#### [Requirement]
Pick every line out of the entries below that has the string "specifically", and copy it.

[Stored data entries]
* * * * * * *
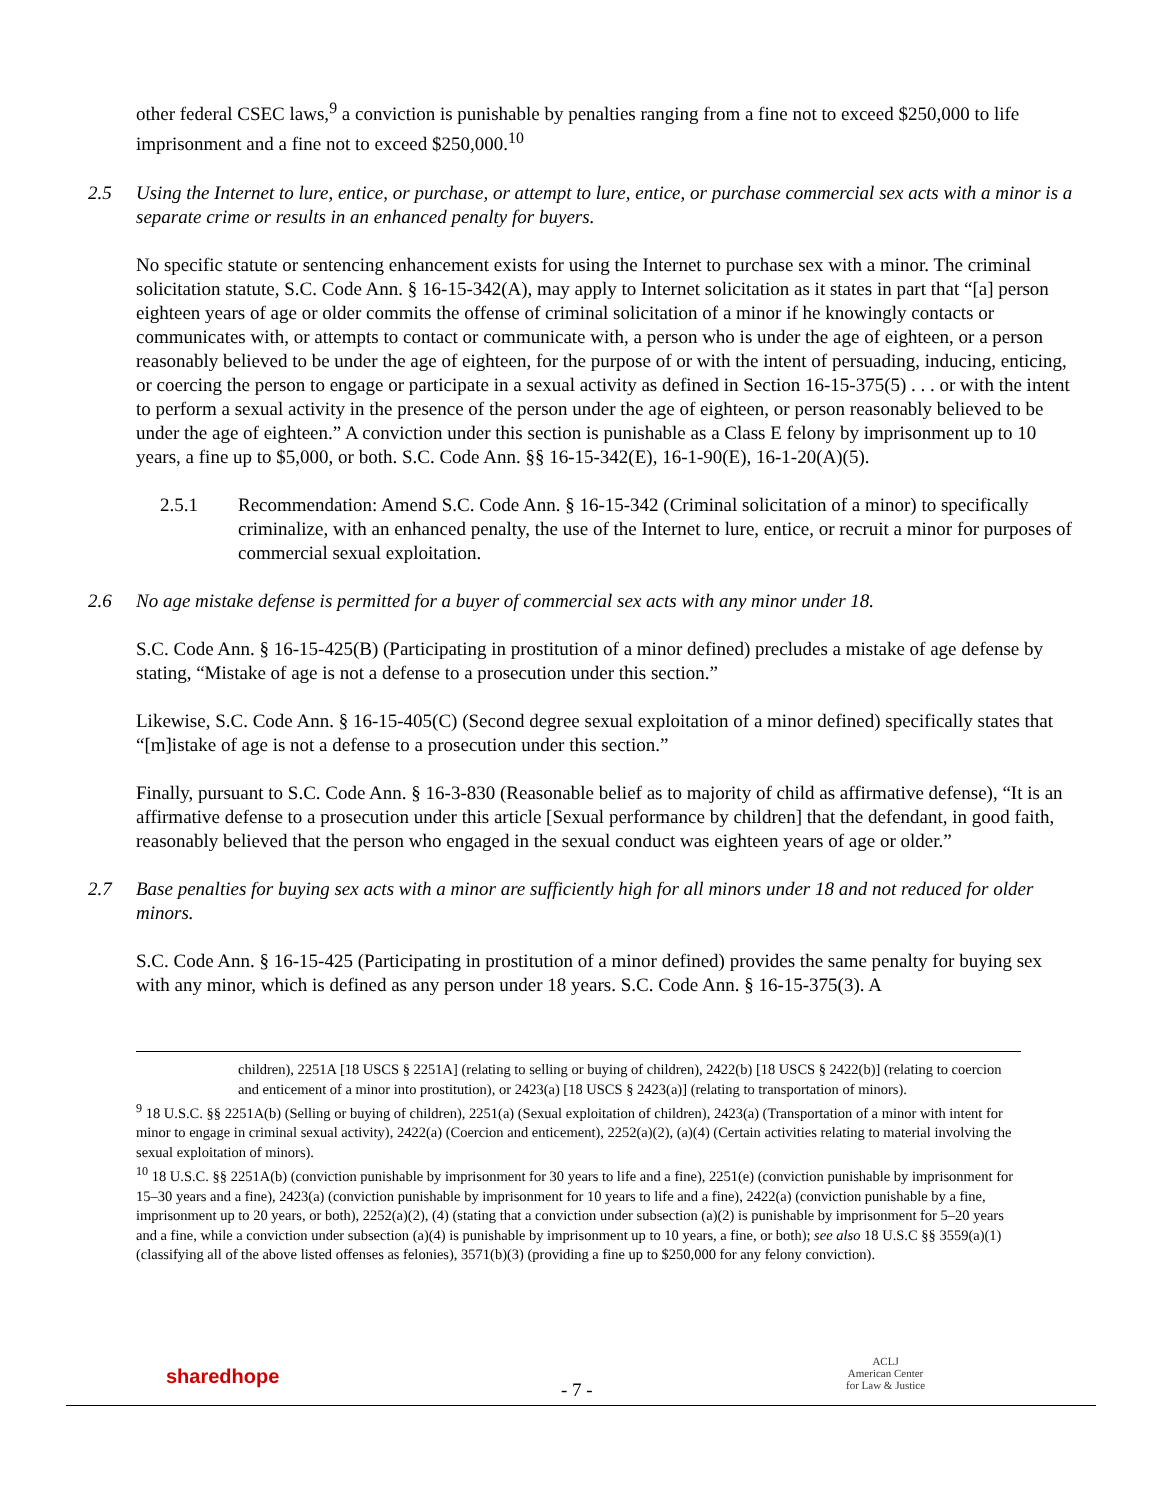other federal CSEC laws,<sup>9</sup> a conviction is punishable by penalties ranging from a fine not to exceed $250,000 to life imprisonment and a fine not to exceed $250,000.<sup>10</sup>
2.5 Using the Internet to lure, entice, or purchase, or attempt to lure, entice, or purchase commercial sex acts with a minor is a separate crime or results in an enhanced penalty for buyers.
No specific statute or sentencing enhancement exists for using the Internet to purchase sex with a minor. The criminal solicitation statute, S.C. Code Ann. § 16-15-342(A), may apply to Internet solicitation as it states in part that “[a] person eighteen years of age or older commits the offense of criminal solicitation of a minor if he knowingly contacts or communicates with, or attempts to contact or communicate with, a person who is under the age of eighteen, or a person reasonably believed to be under the age of eighteen, for the purpose of or with the intent of persuading, inducing, enticing, or coercing the person to engage or participate in a sexual activity as defined in Section 16-15-375(5) . . . or with the intent to perform a sexual activity in the presence of the person under the age of eighteen, or person reasonably believed to be under the age of eighteen.” A conviction under this section is punishable as a Class E felony by imprisonment up to 10 years, a fine up to $5,000, or both. S.C. Code Ann. §§ 16-15-342(E), 16-1-90(E), 16-1-20(A)(5).
2.5.1 Recommendation: Amend S.C. Code Ann. § 16-15-342 (Criminal solicitation of a minor) to specifically criminalize, with an enhanced penalty, the use of the Internet to lure, entice, or recruit a minor for purposes of commercial sexual exploitation.
2.6 No age mistake defense is permitted for a buyer of commercial sex acts with any minor under 18.
S.C. Code Ann. § 16-15-425(B) (Participating in prostitution of a minor defined) precludes a mistake of age defense by stating, “Mistake of age is not a defense to a prosecution under this section.”
Likewise, S.C. Code Ann. § 16-15-405(C) (Second degree sexual exploitation of a minor defined) specifically states that “[m]istake of age is not a defense to a prosecution under this section.”
Finally, pursuant to S.C. Code Ann. § 16-3-830 (Reasonable belief as to majority of child as affirmative defense), “It is an affirmative defense to a prosecution under this article [Sexual performance by children] that the defendant, in good faith, reasonably believed that the person who engaged in the sexual conduct was eighteen years of age or older.”
2.7 Base penalties for buying sex acts with a minor are sufficiently high for all minors under 18 and not reduced for older minors.
S.C. Code Ann. § 16-15-425 (Participating in prostitution of a minor defined) provides the same penalty for buying sex with any minor, which is defined as any person under 18 years. S.C. Code Ann. § 16-15-375(3). A
children), 2251A [18 USCS § 2251A] (relating to selling or buying of children), 2422(b) [18 USCS § 2422(b)] (relating to coercion and enticement of a minor into prostitution), or 2423(a) [18 USCS § 2423(a)] (relating to transportation of minors).
<sup>9</sup> 18 U.S.C. §§ 2251A(b) (Selling or buying of children), 2251(a) (Sexual exploitation of children), 2423(a) (Transportation of a minor with intent for minor to engage in criminal sexual activity), 2422(a) (Coercion and enticement), 2252(a)(2), (a)(4) (Certain activities relating to material involving the sexual exploitation of minors).
<sup>10</sup> 18 U.S.C. §§ 2251A(b) (conviction punishable by imprisonment for 30 years to life and a fine), 2251(e) (conviction punishable by imprisonment for 15–30 years and a fine), 2423(a) (conviction punishable by imprisonment for 10 years to life and a fine), 2422(a) (conviction punishable by a fine, imprisonment up to 20 years, or both), 2252(a)(2), (4) (stating that a conviction under subsection (a)(2) is punishable by imprisonment for 5–20 years and a fine, while a conviction under subsection (a)(4) is punishable by imprisonment up to 10 years, a fine, or both); see also 18 U.S.C §§ 3559(a)(1) (classifying all of the above listed offenses as felonies), 3571(b)(3) (providing a fine up to $250,000 for any felony conviction).
sharedhope
- 7 -
ACLJ
American Center
for Law & Justice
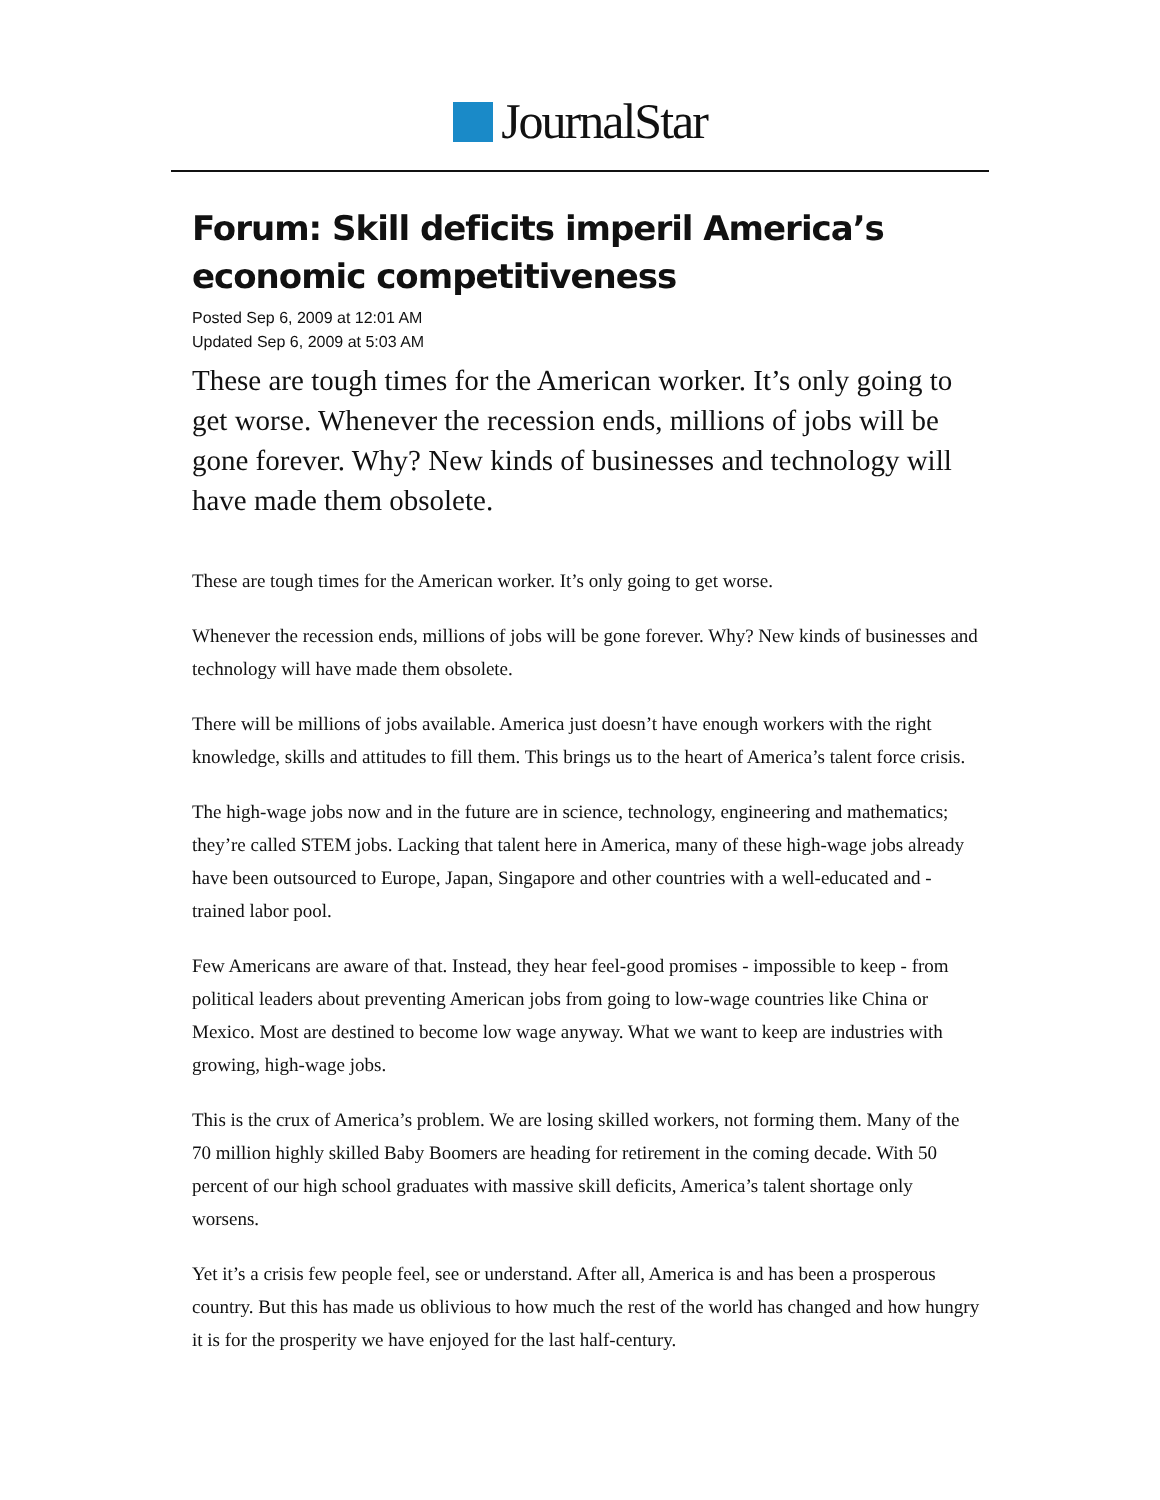JournalStar
Forum: Skill deficits imperil America’s economic competitiveness
Posted Sep 6, 2009 at 12:01 AM
Updated Sep 6, 2009 at 5:03 AM
These are tough times for the American worker. It’s only going to get worse. Whenever the recession ends, millions of jobs will be gone forever. Why? New kinds of businesses and technology will have made them obsolete.
These are tough times for the American worker. It’s only going to get worse.
Whenever the recession ends, millions of jobs will be gone forever. Why? New kinds of businesses and technology will have made them obsolete.
There will be millions of jobs available. America just doesn’t have enough workers with the right knowledge, skills and attitudes to fill them. This brings us to the heart of America’s talent force crisis.
The high-wage jobs now and in the future are in science, technology, engineering and mathematics; they’re called STEM jobs. Lacking that talent here in America, many of these high-wage jobs already have been outsourced to Europe, Japan, Singapore and other countries with a well-educated and -trained labor pool.
Few Americans are aware of that. Instead, they hear feel-good promises - impossible to keep - from political leaders about preventing American jobs from going to low-wage countries like China or Mexico. Most are destined to become low wage anyway. What we want to keep are industries with growing, high-wage jobs.
This is the crux of America’s problem. We are losing skilled workers, not forming them. Many of the 70 million highly skilled Baby Boomers are heading for retirement in the coming decade. With 50 percent of our high school graduates with massive skill deficits, America’s talent shortage only worsens.
Yet it’s a crisis few people feel, see or understand. After all, America is and has been a prosperous country. But this has made us oblivious to how much the rest of the world has changed and how hungry it is for the prosperity we have enjoyed for the last half-century.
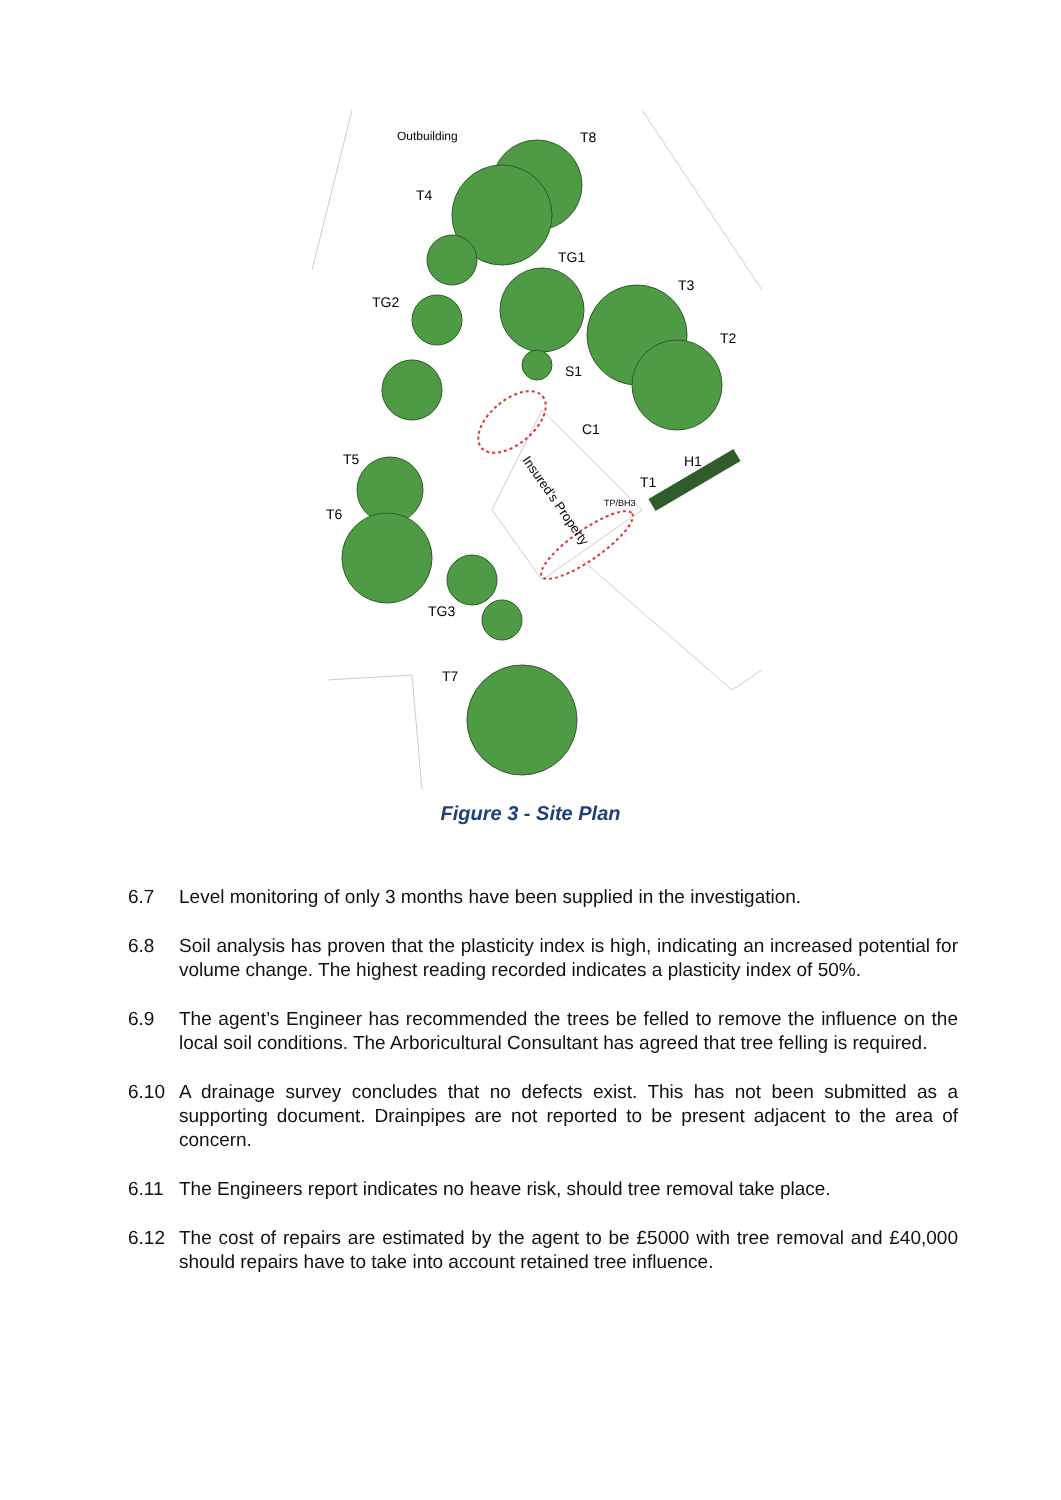Outbuilding
T8
T4
TG1
T3
TG2
T2
S1
C1
H1
T5
T1
T6
TG3
T7
Insured's Property
TP/BH3
Figure 3 - Site Plan
6.7 Level monitoring of only 3 months have been supplied in the investigation.
6.8 Soil analysis has proven that the plasticity index is high, indicating an increased potential for volume change. The highest reading recorded indicates a plasticity index of 50%.
6.9 The agent’s Engineer has recommended the trees be felled to remove the influence on the local soil conditions. The Arboricultural Consultant has agreed that tree felling is required.
6.10 A drainage survey concludes that no defects exist. This has not been submitted as a supporting document. Drainpipes are not reported to be present adjacent to the area of concern.
6.11 The Engineers report indicates no heave risk, should tree removal take place.
6.12 The cost of repairs are estimated by the agent to be £5000 with tree removal and £40,000 should repairs have to take into account retained tree influence.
* * * * * * *
#### [Answer]
2.5.1 Recommendation: Amend S.C. Code Ann. § 16-15-342 (Criminal solicitation of a minor) to specifically criminalize, with an enhanced penalty, the use of the Internet to lure, entice, or recruit a minor for purposes of commercial sexual exploitation.
Likewise, S.C. Code Ann. § 16-15-405(C) (Second degree sexual exploitation of a minor defined) specifically states that “[m]istake of age is not a defense to a prosecution under this section.”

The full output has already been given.